(Exercise description):
The entries below are to be repeated exactly, and their pictures left out.

Collected data entries
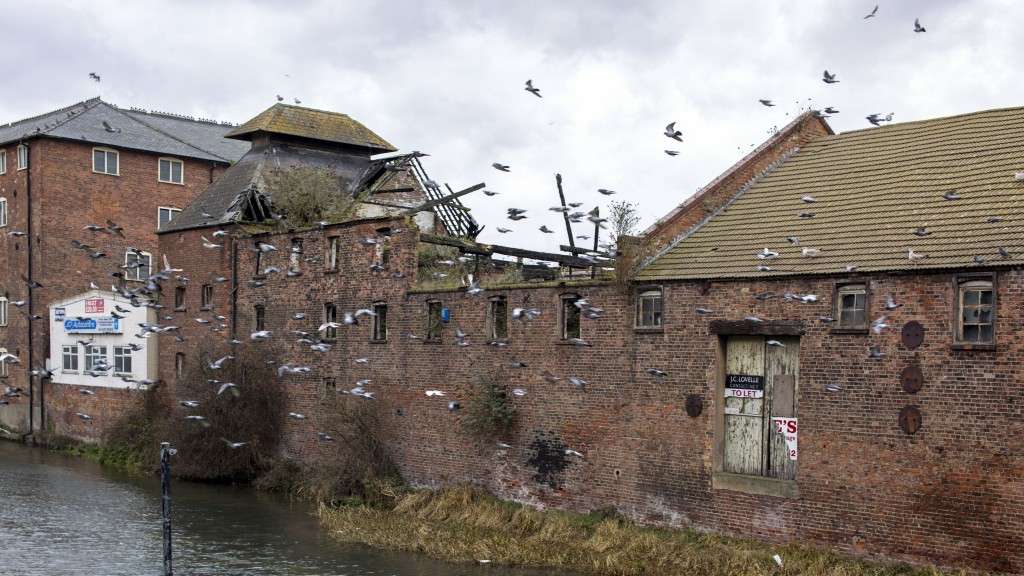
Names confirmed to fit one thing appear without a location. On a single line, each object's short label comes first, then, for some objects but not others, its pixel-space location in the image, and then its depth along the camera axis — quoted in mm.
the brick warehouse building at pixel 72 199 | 44469
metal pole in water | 20094
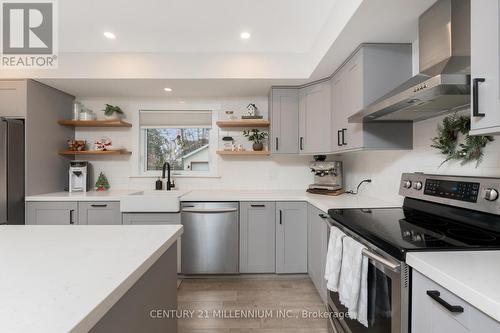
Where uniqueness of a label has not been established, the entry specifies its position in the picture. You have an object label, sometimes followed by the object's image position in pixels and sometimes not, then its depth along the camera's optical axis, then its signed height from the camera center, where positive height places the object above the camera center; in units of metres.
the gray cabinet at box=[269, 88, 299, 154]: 2.96 +0.51
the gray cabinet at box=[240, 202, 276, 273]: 2.72 -0.75
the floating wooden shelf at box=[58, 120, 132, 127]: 3.06 +0.51
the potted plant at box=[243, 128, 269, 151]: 3.14 +0.35
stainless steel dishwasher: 2.69 -0.74
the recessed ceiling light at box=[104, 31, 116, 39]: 2.30 +1.16
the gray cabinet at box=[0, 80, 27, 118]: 2.62 +0.67
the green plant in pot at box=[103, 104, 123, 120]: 3.16 +0.66
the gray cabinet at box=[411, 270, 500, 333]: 0.69 -0.44
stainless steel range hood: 1.12 +0.51
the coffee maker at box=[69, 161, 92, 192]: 3.07 -0.13
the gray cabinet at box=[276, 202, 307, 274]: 2.72 -0.74
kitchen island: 0.54 -0.31
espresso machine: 2.84 -0.12
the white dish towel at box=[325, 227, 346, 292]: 1.50 -0.56
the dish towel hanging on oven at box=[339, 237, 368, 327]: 1.26 -0.59
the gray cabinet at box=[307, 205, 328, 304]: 2.12 -0.75
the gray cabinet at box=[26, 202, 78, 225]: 2.64 -0.48
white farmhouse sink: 2.65 -0.39
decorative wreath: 1.42 +0.14
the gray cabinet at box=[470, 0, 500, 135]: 0.92 +0.37
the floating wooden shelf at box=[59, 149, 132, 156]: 3.06 +0.16
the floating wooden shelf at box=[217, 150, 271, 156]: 3.06 +0.16
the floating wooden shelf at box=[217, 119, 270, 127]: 3.06 +0.51
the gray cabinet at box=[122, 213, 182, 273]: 2.67 -0.54
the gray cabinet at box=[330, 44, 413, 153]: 1.95 +0.62
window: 3.38 +0.32
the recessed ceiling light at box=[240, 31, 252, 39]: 2.30 +1.16
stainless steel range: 1.02 -0.31
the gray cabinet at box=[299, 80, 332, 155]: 2.71 +0.51
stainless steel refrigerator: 2.47 -0.05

(Exercise result):
Names confirmed to fit one thing appear without a location. On a single line, each object's short label comes first, then, for some objects but not others, its pixel-space location in the image, and then its depth along the camera axis — quoted in mm.
the brick warehouse building at pixel 72 199 | 44469
metal pole in water | 20094
Where uniqueness of a label has not been established, the entry specifies its position in the picture. You have an object label, sometimes followed by the object's image position in pixels and sometimes not, then its depth along the camera's optical axis, then its signed height from the camera center, where positive height places the object above the camera center; in units of metres.
the gray cabinet at box=[269, 88, 299, 154]: 2.96 +0.51
the gray cabinet at box=[240, 202, 276, 273]: 2.72 -0.75
the floating wooden shelf at box=[58, 120, 132, 127]: 3.06 +0.51
the potted plant at box=[243, 128, 269, 151]: 3.14 +0.35
stainless steel dishwasher: 2.69 -0.74
the recessed ceiling light at box=[104, 31, 116, 39]: 2.30 +1.16
the gray cabinet at box=[0, 80, 27, 118]: 2.62 +0.67
the green plant in pot at box=[103, 104, 123, 120]: 3.16 +0.66
the gray cabinet at box=[411, 270, 500, 333]: 0.69 -0.44
stainless steel range hood: 1.12 +0.51
the coffee maker at box=[69, 161, 92, 192]: 3.07 -0.13
the gray cabinet at box=[276, 202, 307, 274]: 2.72 -0.74
kitchen island: 0.54 -0.31
espresso machine: 2.84 -0.12
the white dish towel at box=[325, 227, 346, 292]: 1.50 -0.56
the dish towel hanging on oven at box=[339, 237, 368, 327]: 1.26 -0.59
the gray cabinet at box=[307, 205, 328, 304]: 2.12 -0.75
the gray cabinet at box=[26, 202, 78, 225]: 2.64 -0.48
white farmhouse sink: 2.65 -0.39
decorative wreath: 1.42 +0.14
the gray cabinet at box=[470, 0, 500, 135]: 0.92 +0.37
the floating wooden shelf at box=[59, 149, 132, 156]: 3.06 +0.16
the floating wooden shelf at box=[217, 150, 271, 156]: 3.06 +0.16
the floating wooden shelf at box=[217, 119, 270, 127]: 3.06 +0.51
the gray cabinet at box=[122, 213, 182, 273]: 2.67 -0.54
the gray cabinet at box=[330, 44, 413, 153]: 1.95 +0.62
window: 3.38 +0.32
the recessed ceiling light at box=[240, 31, 252, 39]: 2.30 +1.16
stainless steel range: 1.02 -0.31
the gray cabinet at box=[299, 80, 332, 155]: 2.71 +0.51
stainless steel refrigerator: 2.47 -0.05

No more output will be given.